| INFORMATION PROVIDED |
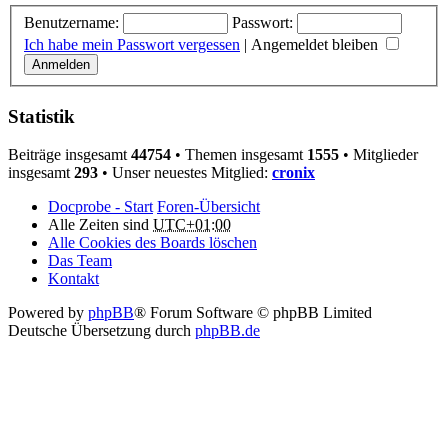
Benutzername:
Passwort:
Ich habe mein Passwort vergessen
|
Angemeldet bleiben
Statistik
Beiträge insgesamt
44754
• Themen insgesamt
1555
• Mitglieder
insgesamt
293
• Unser neuestes Mitglied:
cronix
Docprobe - Start
Foren-Übersicht
Alle Zeiten sind
UTC+01:00
Alle Cookies des Boards löschen
Das Team
Kontakt
Powered by
phpBB
® Forum Software © phpBB Limited
Deutsche Übersetzung durch
phpBB.de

| PROMPT |
Return every line of text in the data above word for word, leaving out the pictures.

| RESPONSE TO THIS TASK |
Benutzername:
Passwort:
Ich habe mein Passwort vergessen
|
Angemeldet bleiben
Statistik
Beiträge insgesamt
44754
• Themen insgesamt
1555
• Mitglieder
insgesamt
293
• Unser neuestes Mitglied:
cronix
Docprobe - Start
Foren-Übersicht
Alle Zeiten sind
UTC+01:00
Alle Cookies des Boards löschen
Das Team
Kontakt
Powered by
phpBB
® Forum Software © phpBB Limited
Deutsche Übersetzung durch
phpBB.de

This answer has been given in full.